> Work order:
Across the records below, how many lines include the string "right"? State the number and nothing more.
____ Supplied data
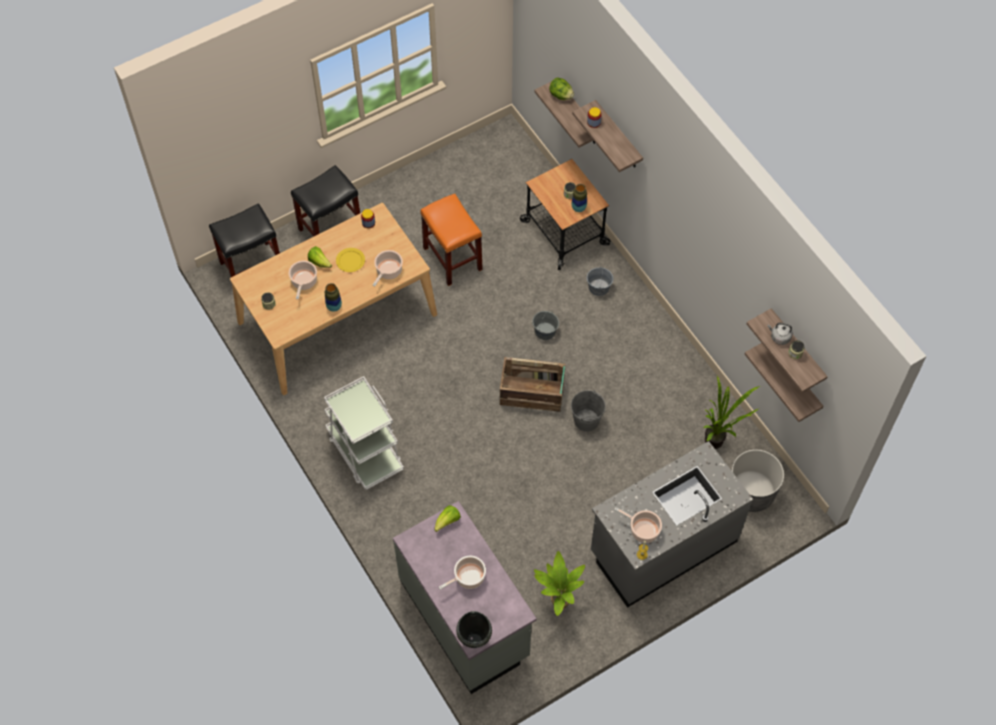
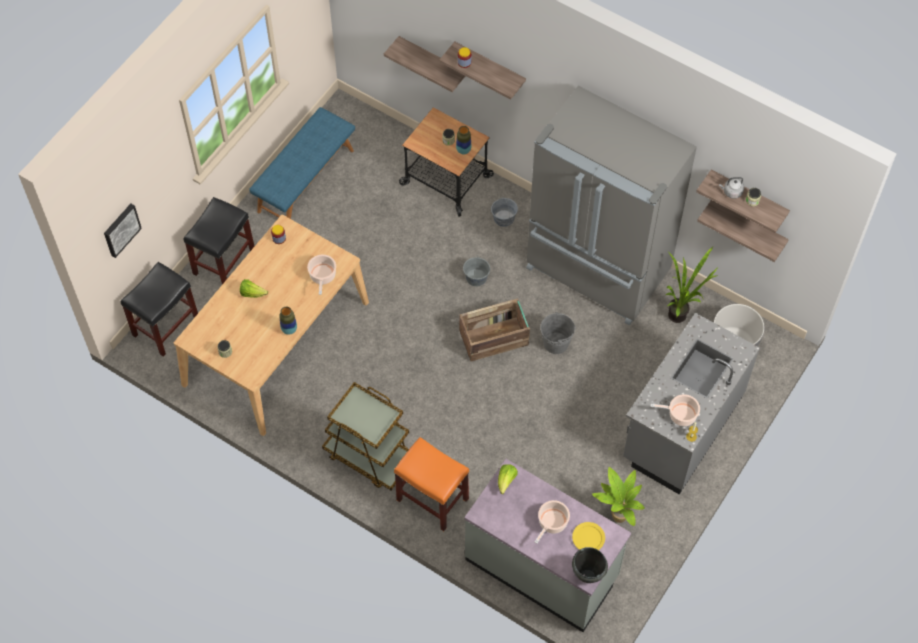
camera: 25 degrees left, 0 degrees up
(221, 158) = (121, 229): none -> picture
(304, 282) = (247, 318): cooking pot -> none
(350, 261) = (281, 280): yellow plate -> yellow plate (588, 538)
(365, 452) = (369, 456): white cart -> brown cart
(438, 184) = (305, 180): none -> blue bench
(453, 259) = (356, 244): orange stool -> orange stool (433, 499)
(561, 95) = (411, 50): lettuce -> none
(660, 369) = (597, 271): none -> grey fridge

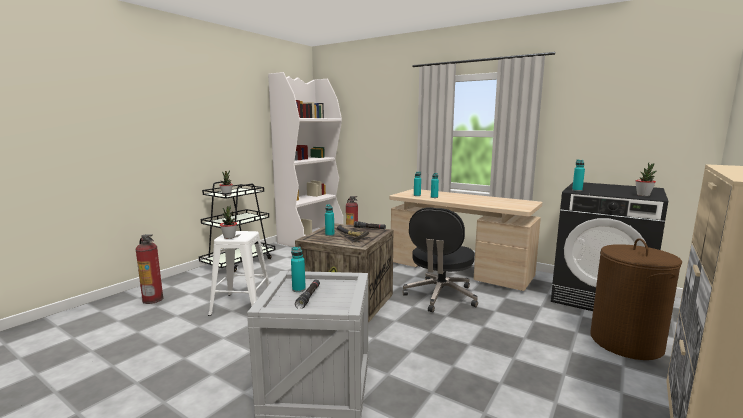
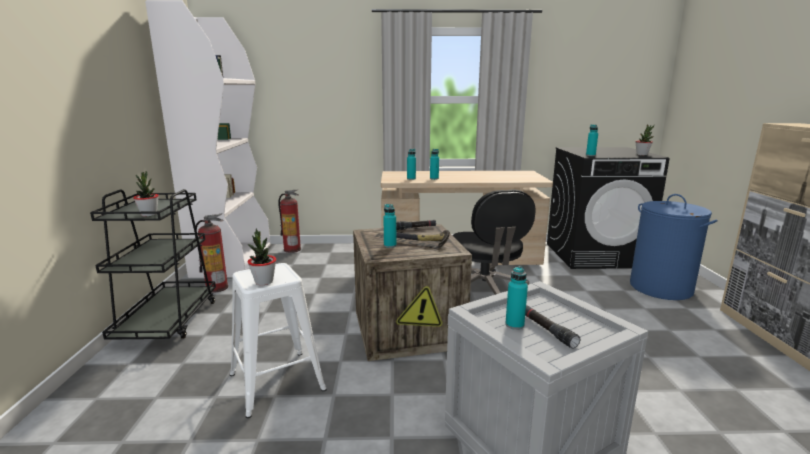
camera: 35 degrees left, 5 degrees up
(153, 299) = (94, 434): fire extinguisher -> fire extinguisher (217, 287)
(626, 342) = (661, 288): brown laundry basket -> blue laundry basket

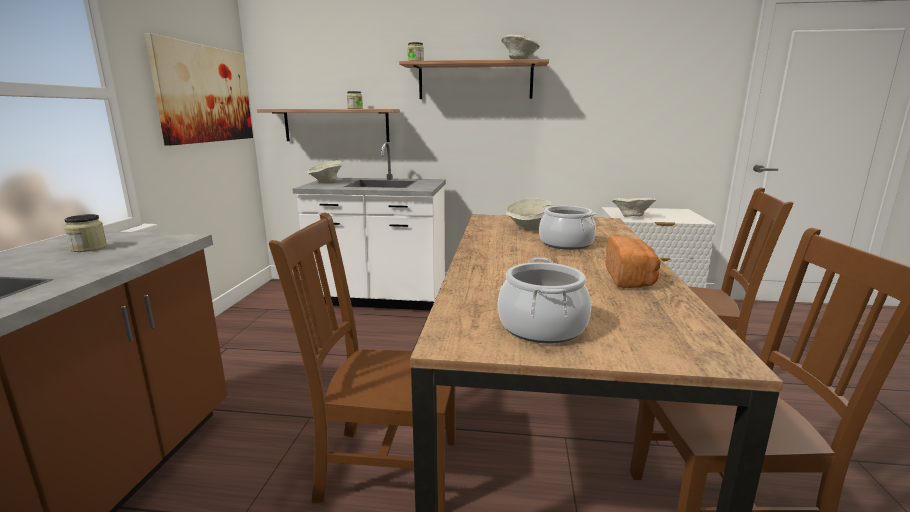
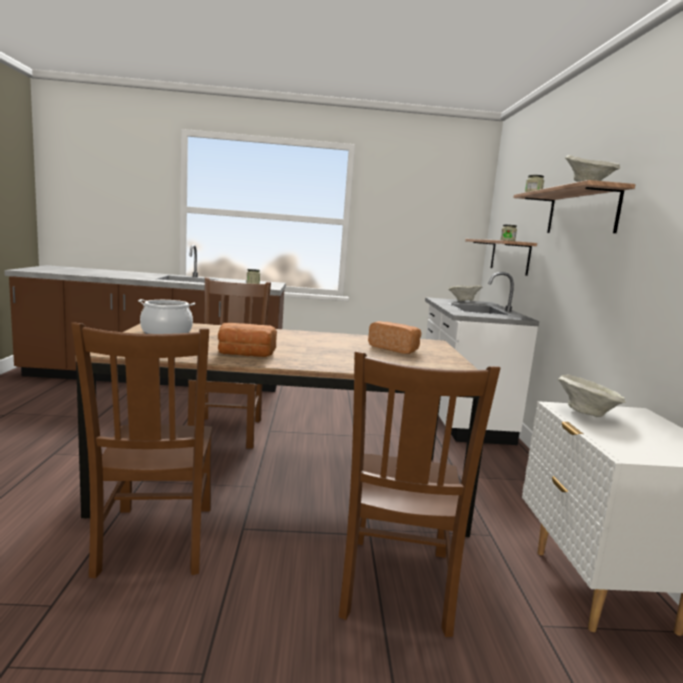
camera: 80 degrees right, 5 degrees down
(205, 94) = (429, 226): picture -> none
(529, 229) = (395, 348): beige bowl -> bread
(566, 244) = (345, 352): cooking pot -> none

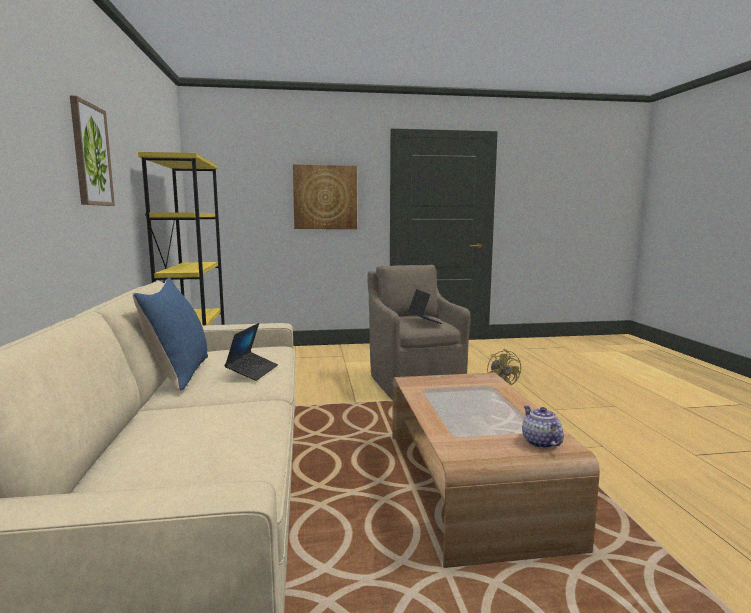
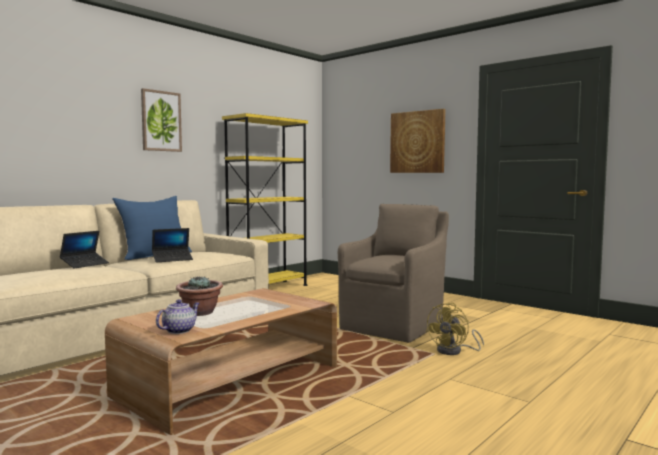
camera: 50 degrees right, 5 degrees down
(424, 321) = (384, 258): laptop -> laptop (85, 264)
(471, 420) = (200, 313): none -> potted plant

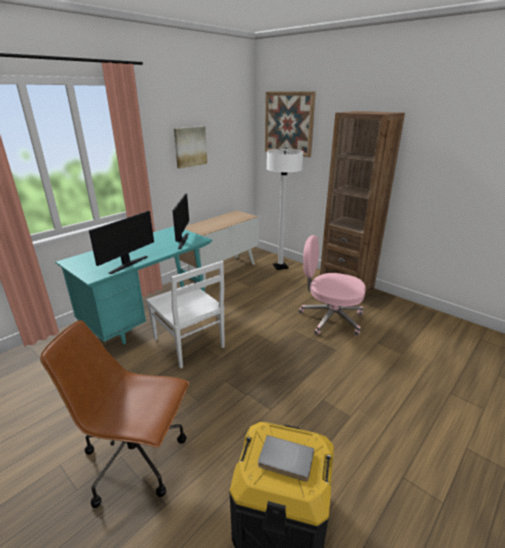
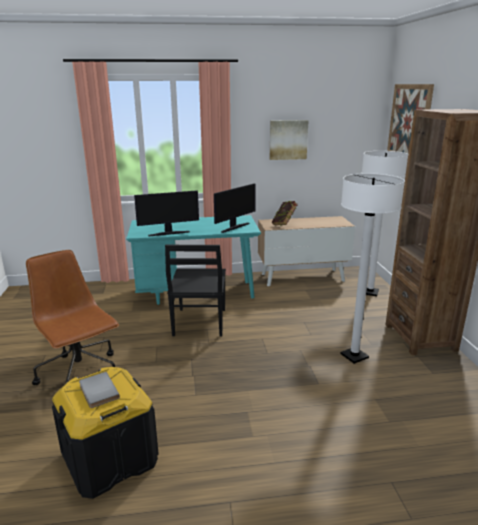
camera: 40 degrees right, 5 degrees down
(189, 344) = (199, 323): white chair -> black chair
(207, 228) = (284, 225): none -> book
(330, 318) = (354, 356): pink office chair -> white floor lamp

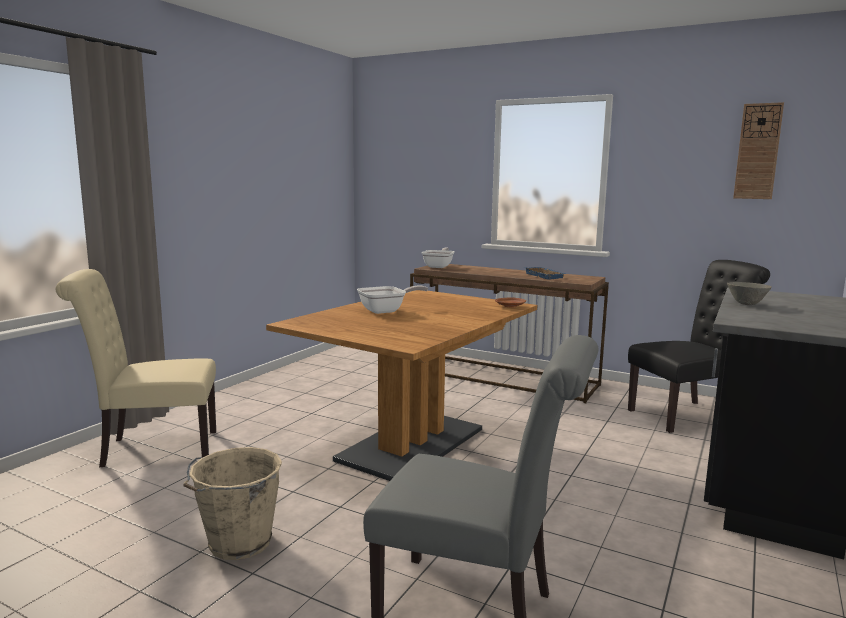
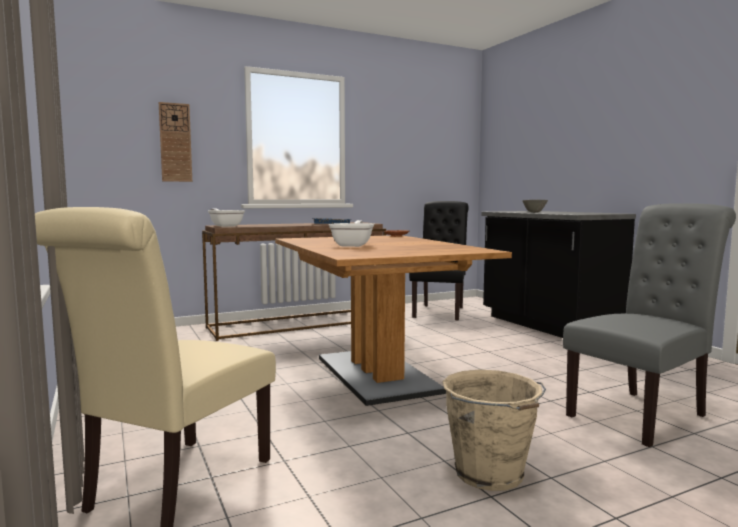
camera: 55 degrees left, 5 degrees down
(758, 151) = (433, 129): wall clock -> wall clock (175, 142)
________
> Response to this task:
3